E avremmo un fucile sopra il focolare…

.   .   .

[“Oh! ma l’aria è tutta piena di un odor di battaglia.

Che ti dicevo dunque? Io sono della canaglia!

Restano ancora spioni e accaparratori.

Noi siamo liberi, noi! Noi abbiamo terrori

Che ci fan sentir grandi, oh!, così grandi!

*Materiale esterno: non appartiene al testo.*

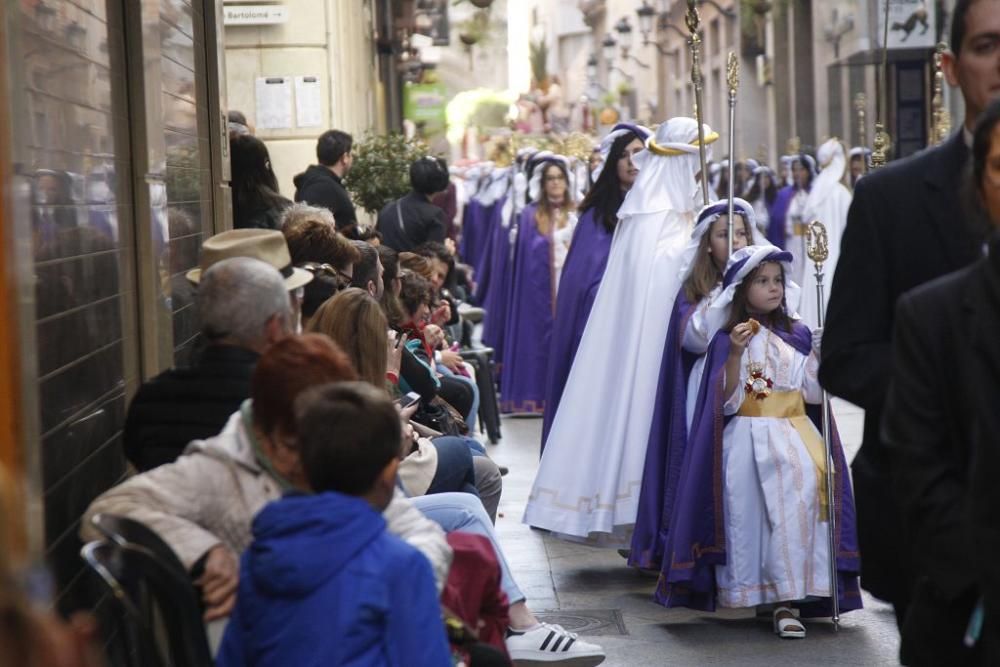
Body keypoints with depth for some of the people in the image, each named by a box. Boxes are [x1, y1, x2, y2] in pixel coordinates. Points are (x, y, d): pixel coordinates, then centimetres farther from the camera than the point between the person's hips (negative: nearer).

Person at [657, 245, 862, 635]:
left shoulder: (797, 335, 9)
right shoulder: (727, 340, 1)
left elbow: (813, 394, 8)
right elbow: (727, 401, -6)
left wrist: (819, 354, -7)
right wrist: (736, 354, -17)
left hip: (793, 436, 1)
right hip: (746, 440, -1)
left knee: (796, 505, -17)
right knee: (746, 513, -5)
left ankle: (787, 601, -18)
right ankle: (745, 592, 10)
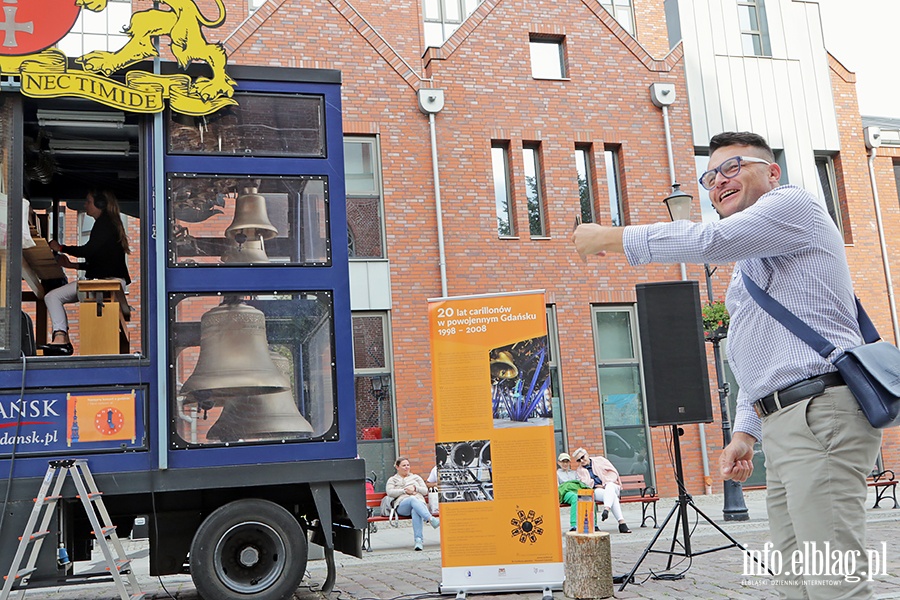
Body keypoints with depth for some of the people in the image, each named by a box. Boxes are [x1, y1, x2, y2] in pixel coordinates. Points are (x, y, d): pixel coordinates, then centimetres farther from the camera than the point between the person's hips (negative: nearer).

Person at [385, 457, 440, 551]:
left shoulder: (416, 477, 33)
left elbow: (425, 491, 21)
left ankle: (418, 539, -54)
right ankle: (431, 519, -60)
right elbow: (390, 492, 7)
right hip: (402, 505, -2)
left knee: (415, 511, -40)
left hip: (419, 502, 2)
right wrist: (405, 491, -2)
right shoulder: (392, 480, 28)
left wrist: (415, 488, 2)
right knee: (412, 499, -40)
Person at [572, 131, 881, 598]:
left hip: (820, 413, -10)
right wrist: (744, 433, 16)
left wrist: (610, 237, -7)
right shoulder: (748, 266, 30)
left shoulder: (794, 203, 1)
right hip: (784, 424, 10)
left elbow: (708, 241, -15)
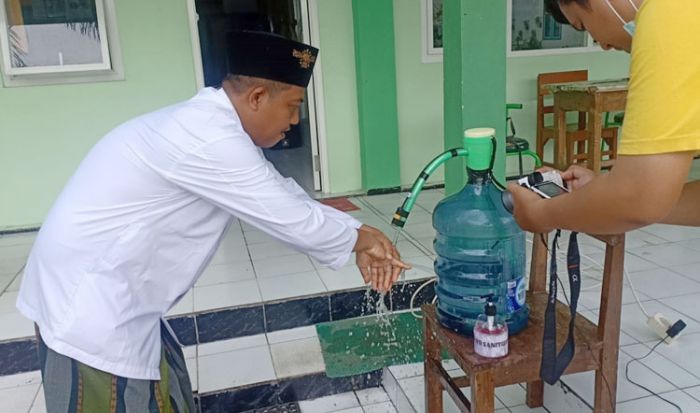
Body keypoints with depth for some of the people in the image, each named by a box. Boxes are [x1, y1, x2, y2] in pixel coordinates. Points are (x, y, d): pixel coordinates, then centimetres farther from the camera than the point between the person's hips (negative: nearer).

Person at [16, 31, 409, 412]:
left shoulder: (212, 123, 5)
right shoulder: (209, 140, -27)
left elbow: (286, 196, 9)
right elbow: (293, 220, -22)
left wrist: (359, 237, 4)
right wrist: (360, 238, -4)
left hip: (107, 296, 10)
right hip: (92, 307, -10)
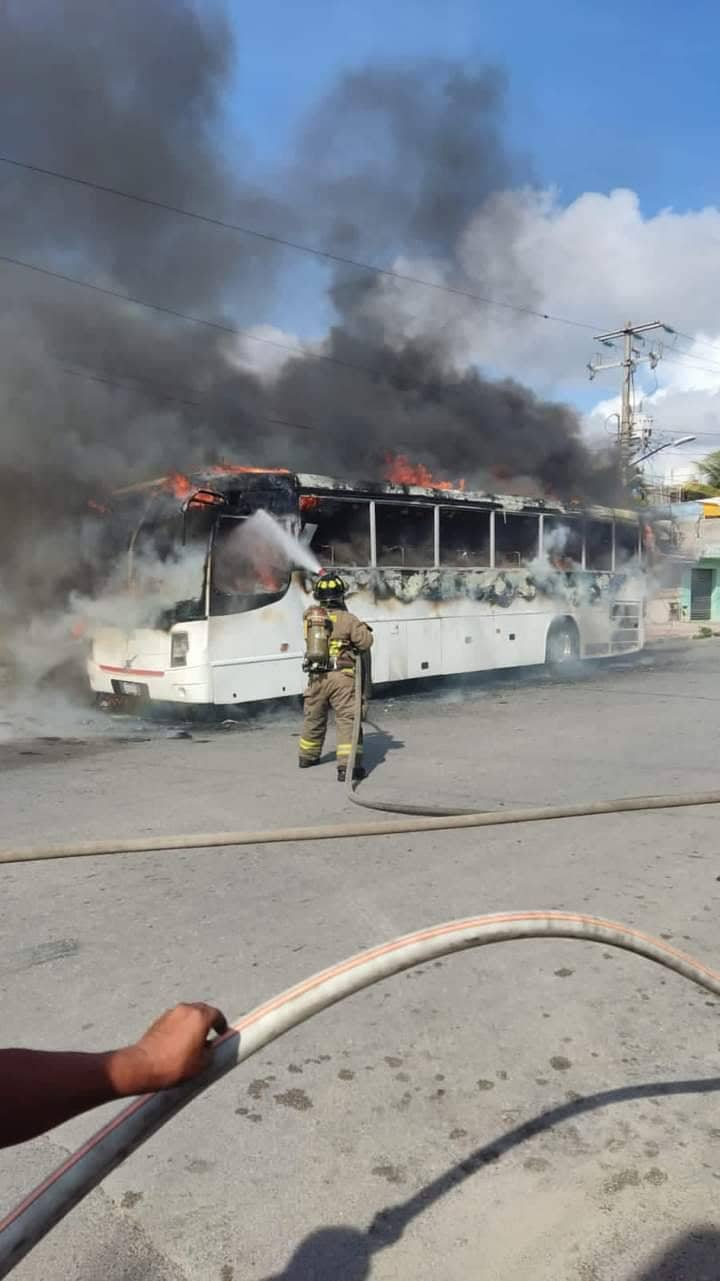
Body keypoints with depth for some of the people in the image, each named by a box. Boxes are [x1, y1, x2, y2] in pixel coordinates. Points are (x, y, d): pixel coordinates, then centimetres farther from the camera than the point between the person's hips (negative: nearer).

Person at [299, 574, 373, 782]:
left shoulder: (310, 616, 4)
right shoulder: (348, 619, -9)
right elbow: (365, 641, -10)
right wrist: (364, 628, 11)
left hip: (316, 677, 5)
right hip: (341, 677, -5)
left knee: (313, 718, 22)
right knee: (347, 720, -4)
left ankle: (307, 756, 41)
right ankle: (346, 766, -12)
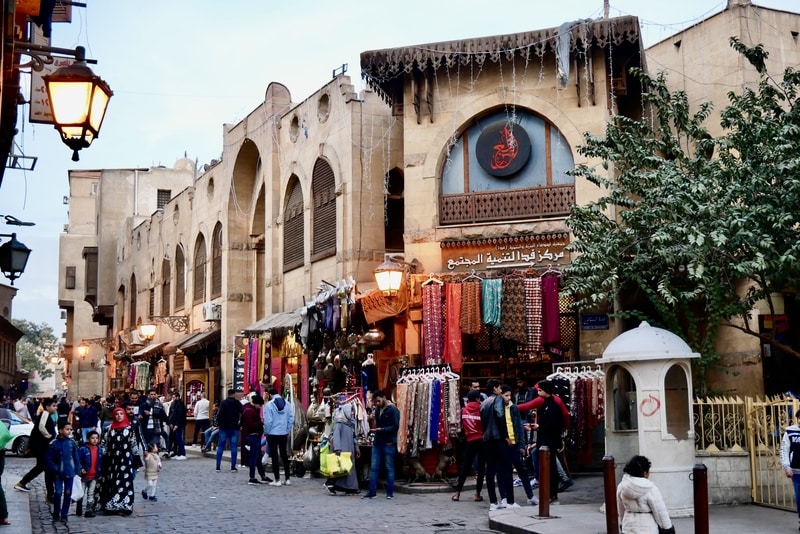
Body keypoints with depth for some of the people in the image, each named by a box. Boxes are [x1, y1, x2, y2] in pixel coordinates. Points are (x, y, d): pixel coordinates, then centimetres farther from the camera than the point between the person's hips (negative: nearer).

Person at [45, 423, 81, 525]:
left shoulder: (72, 443, -2)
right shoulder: (54, 444, -8)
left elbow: (76, 458, 3)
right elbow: (48, 459, -2)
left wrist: (77, 471, 0)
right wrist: (55, 469, -9)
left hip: (69, 473, 2)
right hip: (58, 474, -2)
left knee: (67, 494, 6)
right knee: (58, 493, -6)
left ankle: (64, 515, 16)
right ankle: (56, 514, 10)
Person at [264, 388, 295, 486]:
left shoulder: (269, 404, -13)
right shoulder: (288, 404, 1)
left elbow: (268, 421, -15)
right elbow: (291, 419, 0)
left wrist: (266, 432, 0)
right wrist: (287, 431, 10)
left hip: (272, 434, -5)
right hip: (284, 434, 5)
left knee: (274, 456, 1)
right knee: (284, 455, 14)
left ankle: (277, 480, 1)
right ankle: (287, 479, 16)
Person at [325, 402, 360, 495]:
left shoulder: (351, 422, 16)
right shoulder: (339, 422, -9)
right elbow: (336, 435, -19)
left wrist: (357, 449, 19)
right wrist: (337, 448, -29)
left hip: (350, 449, 8)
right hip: (342, 449, -8)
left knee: (350, 466, 6)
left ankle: (350, 489, 9)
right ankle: (329, 483, 0)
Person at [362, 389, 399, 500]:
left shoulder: (393, 410, -8)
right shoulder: (377, 410, 14)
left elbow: (395, 427, -13)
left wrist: (380, 429, -19)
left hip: (389, 443, -6)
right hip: (377, 442, 6)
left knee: (389, 468, 1)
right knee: (374, 468, 4)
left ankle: (390, 493, 7)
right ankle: (372, 492, 7)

Or ora

parlavo di un dovere calmo, di una dimora…

Guarda dunque il cielo! – Io rientro tra la folla,

tra la grande canaglia orribile, che tira,

Sire, i tuoi vecchi cannoni sulle luride strade:

- Oh! quando saremo morti, noi le avremo lavate!

- E se, contro il nostro urlo, contro la nostra vendetta,

le zampe dei vecchi re indorati, sulla Francia

spingono i loro reggimenti in abiti di gala,

ebbene, a voi tutti: merda a quei cani là!”

.   .   .

Riprese il suo martello sulla spalla.

La folla

Vicino a quell’uomo si sentiva l’anima ebbra,

e, nel gran cortile, negli appartamenti,

dove Parigi ansimava con strepitio,

un brivido scorse sull’immensa plebaglia.

Allora, con la sua mano enorme, superbe e lercia

benché il re panciuto grondasse sudore, il Fabbro,

terribile, gli gettò il berretto rosso in faccia!